ある意味最悪な演技順。けれども内村はさすがだった。H難度の「ブレットシュナイダー」を予選と決勝の2回連続で完璧に決めたのである。冒頭に述べたように結果はぶっちぎりの種目別優勝だった。
「この1年はかなり多くのことを経験できましたね。全日本選手権では、6種目でなく鉄棒だけの演技でも、同じ組に1人しかいなくてもできましたし、11月には偽陽性のこともあって2日間何も練習できない状況からあれだけの試合をできたことも良かった。五輪に向けて、経験しなければいけないことを全部経験できたかなと思います。もはやどんな状況でもできるというくらいになっています」
「どうやったら出来るか」へ考えを変えてほしい
11月の国際大会の閉会式では、日本・中国・ロシア・アメリカの30選手を代表して挨拶の場に立ち、逆風を覚悟で「東京五輪を『出来ない』ではなく、『どうやったら出来るか』へ考えを変えてほしい」と訴え、リーダーシップを見せた。
12月の全日本選手権で見せた完璧な演技は、内村が21年春に行なわれる東京五輪代表選考に向けて万全な状態でスタートラインに立ったことを示すものとなった。
「試すことはもう終わった。あとは精度を高めていく段階です」
苦しみ、悩み、重い決断をし、コントロールの及ばない事象と向き合い、トップアスリートとして何をすべきかを真摯に考えた1年。内村の体操備忘録には多くのことが書き込まれた。

取り組む作業: 上の本文で「12月の全日本選手権で見せた」から始まり「は多くのことが書き込まれた。」までの部分を、「内村」を「彼」に置き換えて書き直してもらえますか？

データ欄:
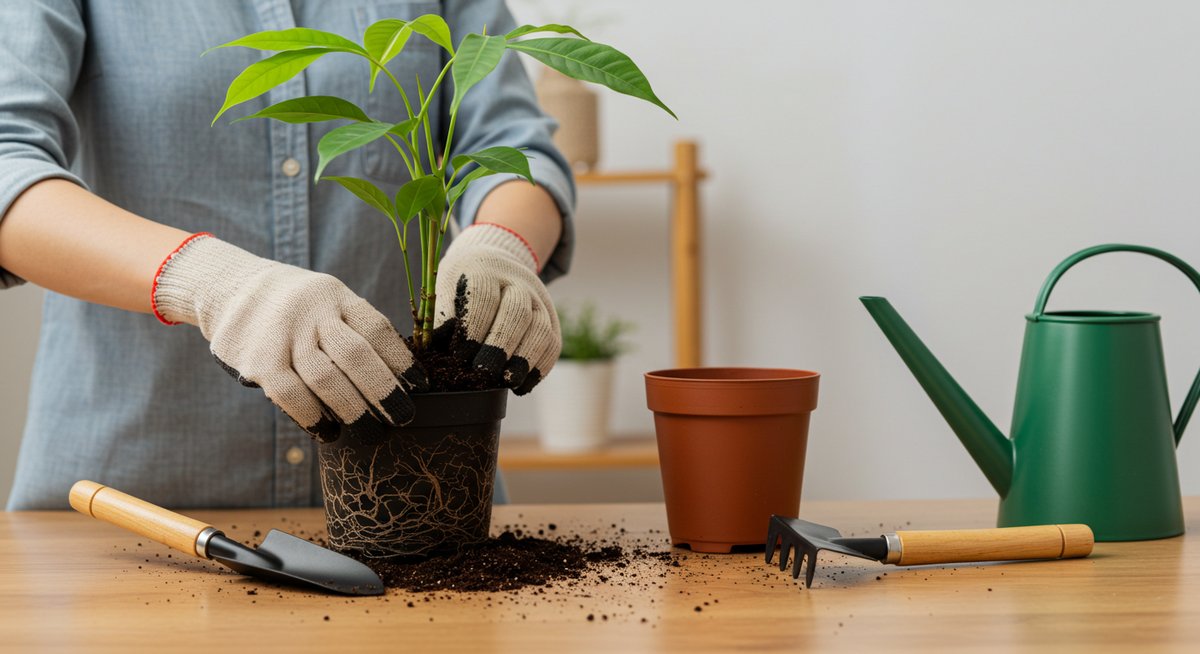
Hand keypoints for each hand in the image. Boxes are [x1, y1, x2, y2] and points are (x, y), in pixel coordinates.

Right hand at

想定解答:
12月の全日本選手権で見せた完璧な演技は、彼が21年春に行なわれる東京五輪代表選考に向けて万全な状態でスタートラインに立ったことを示すものとなった。
「試すことはもう終わった。あとは精度を高めていく段階です」
苦しみ、悩み、重い決断をし、コントロールの及ばない事象と向き合い、トップアスリートとして何をすべきかを真摯に考えた1年。彼の体操備忘録には多くのことが書き込まれた。